Возможно, они приехали на выстрел, или им на встречу выбежал испуганный мальчик. Если так, интересно, что он успел им сказать, и за кого в тот момент патрульные приняли его самого?

Потом, его сутки держали в камере, затем был короткий допрос у мерзкого следователя и наглого опера, где он сказал, что не будет свидетельствовать против себя до суда. Лучше раньше времени ничего не говорить. Сегодня третий день, по идее уже давно должны были отправить в тюрьму, «на тюрьму», как здесь говорят. Как бы вторя этим мыслям, дверь камеры задребезжала замками, и пожилой конвоир с испитым лицом рявкнул: «На выход»!

Изолятор временного содержания располагался в полуподвале районной управы. Его повели на второй этаж, где находились кабинеты следователей. Суета вокруг была непривычной после трех дней одиночества, обстановка давила и не давала сосредоточиться. Вокруг плохие и злые люди решали судьбы еще более мерзких людей. Конвойный завел его в кабинет и вышел.

В комнате за широким облупившимся столом сидел давешний следователь, что-то рассматривая на экране допотопного монитора. Видимо раскладывал пасьянс, или, что там он обычно делает, изображая сосредоточенную работу.

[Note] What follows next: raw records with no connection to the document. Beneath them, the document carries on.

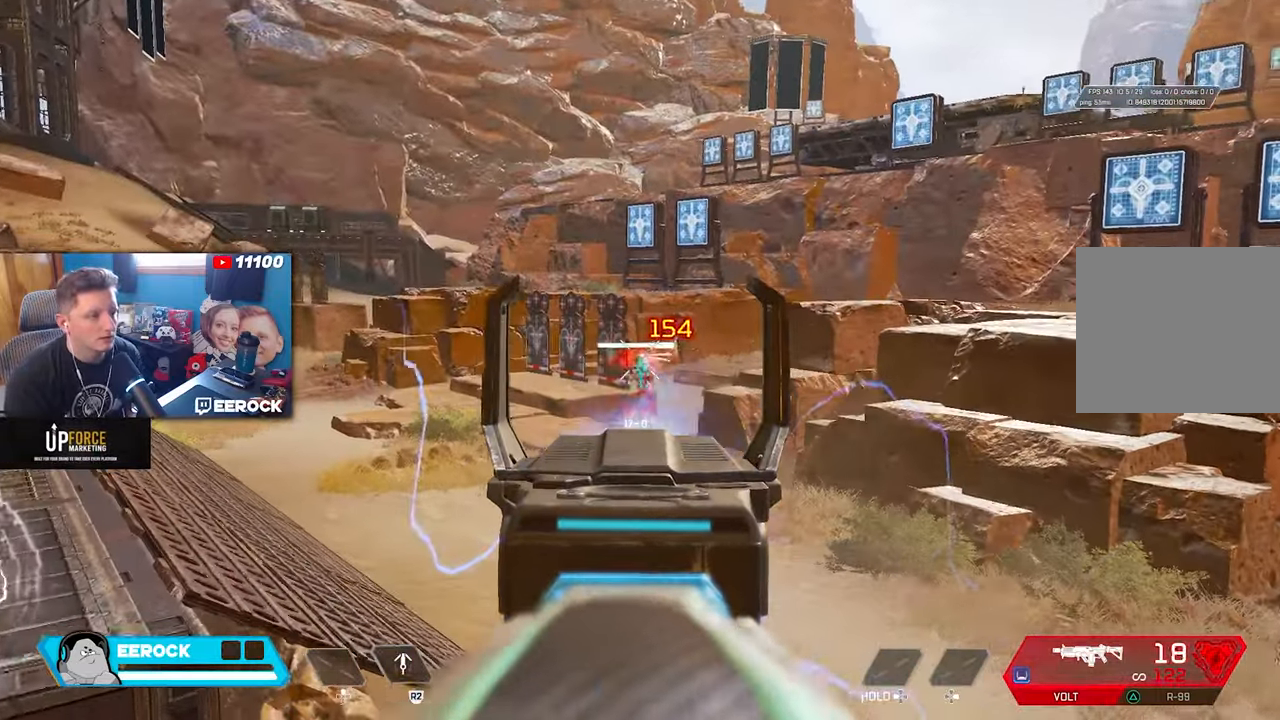
{"buttons": ["SQUARE", "R1"], "left_stick": "down-right", "right_stick": "center", "events": [[33, "left_stick", "up"], [166, "left_stick", "center"], [266, "left_stick", "down"], [450, "SQUARE", "down"], [466, "L1", "up"], [483, "left_stick", "down-right"]]}
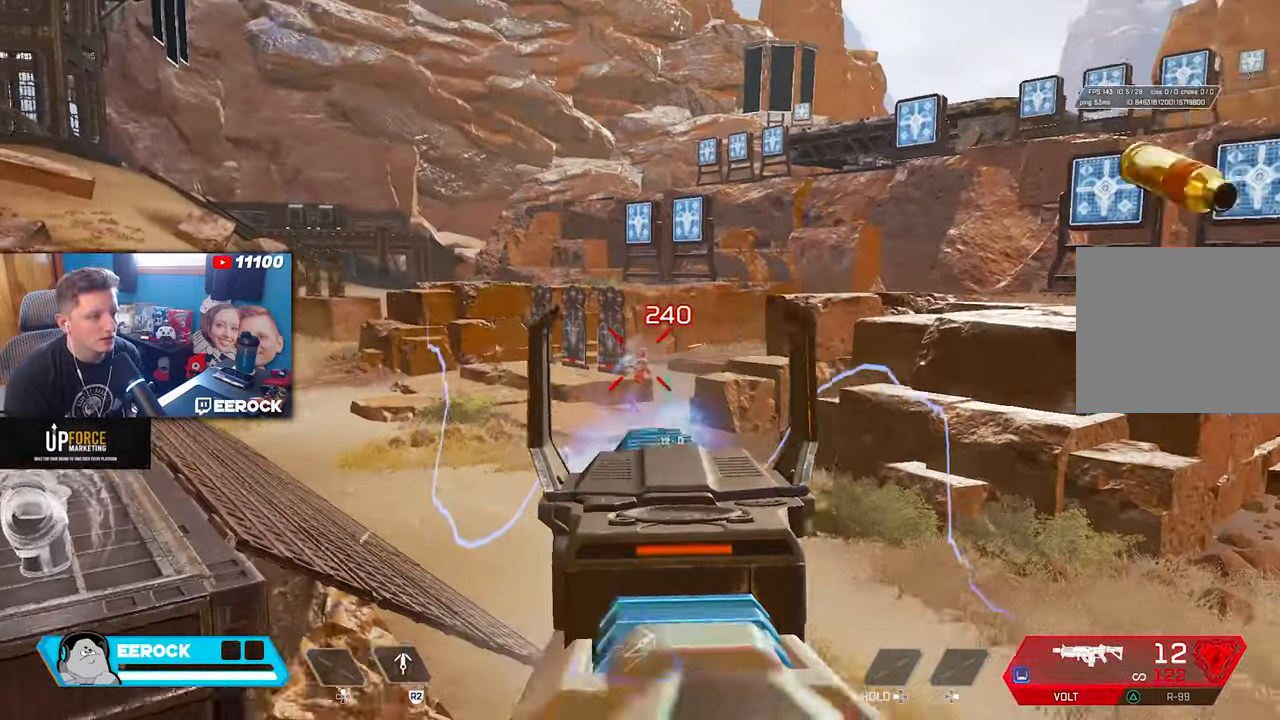
{"buttons": ["L2"], "left_stick": "right", "right_stick": "center", "events": [[16, "SQUARE", "up"], [33, "R1", "up"], [133, "right_stick", "right"], [216, "left_stick", "right"], [450, "right_stick", "center"], [466, "L2", "down"]]}
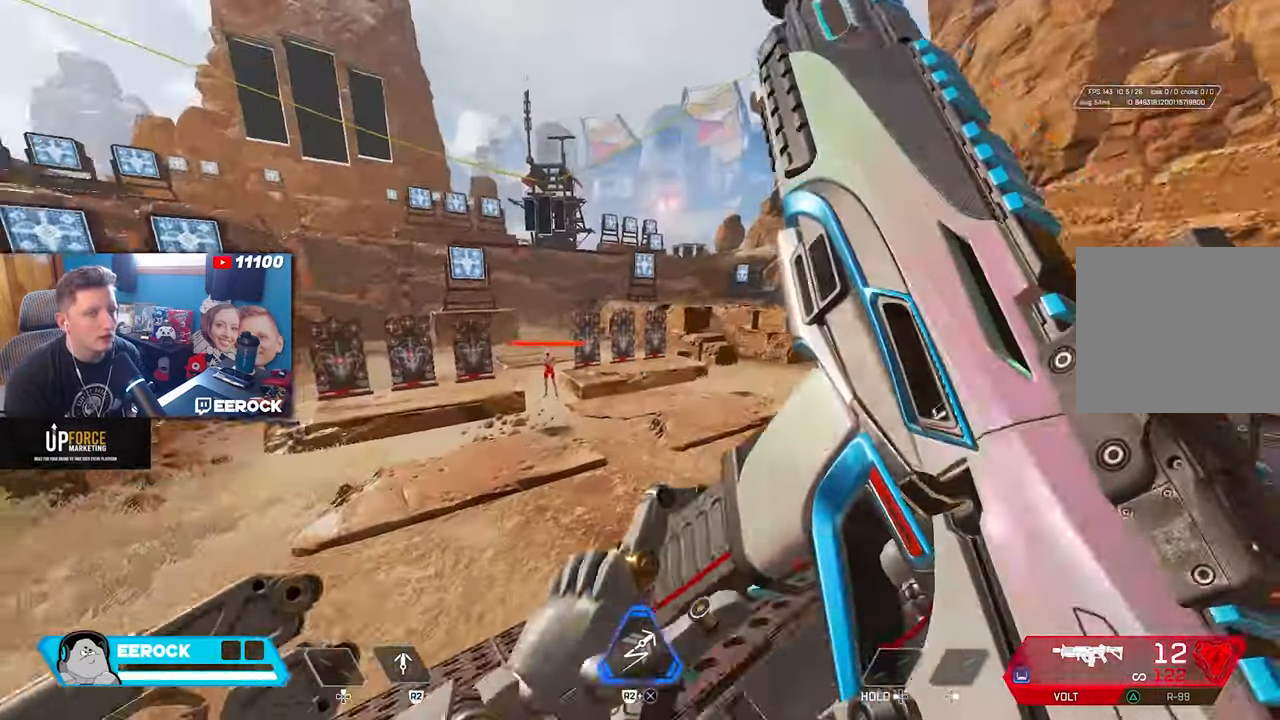
{"buttons": [], "left_stick": "center", "right_stick": "center", "events": [[100, "L2", "up"], [150, "left_stick", "center"], [333, "START", "down"], [500, "START", "up"]]}
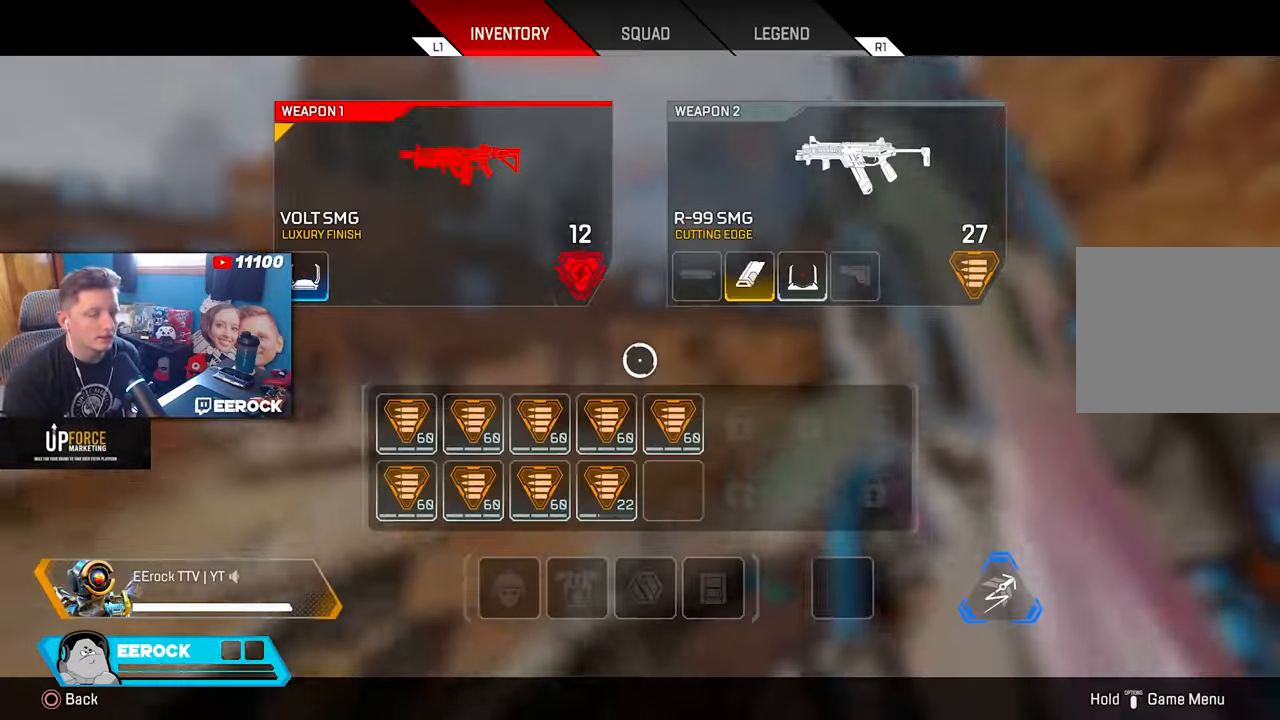
{"buttons": [], "left_stick": "left", "right_stick": "center", "events": [[116, "left_stick", "left"], [283, "left_stick", "center"], [466, "left_stick", "left"]]}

Рядом, у маленького столика, напоминающего школьную парту, стоял человек лет сорока с лишним, в приличном темном костюме, со скрещенными на груди руками. Следователь бегал глазами по экрану компьютера, медленно печатая что-то на клавиатуре указательным пальцем правой руки, смешно оттопырив остальные в сторону.

Мужчина в костюме представился полковником, не уточнив правда, какого подразделения, на обычного мента он был не похож, выдавали усталые глаза, человека, который знает тайны. Он назвал свою фамилию и продолжил, совершенно не обращая внимание на работу следователя, ковырявшегося за своим монитором:

— Мы знаем, что Вы воспользовались 51 статьей конституции и отказались свидетельствовать против себя до суда. Это Ваше право, но я хотел бы поговорить с Вами, так сказать, без протокола.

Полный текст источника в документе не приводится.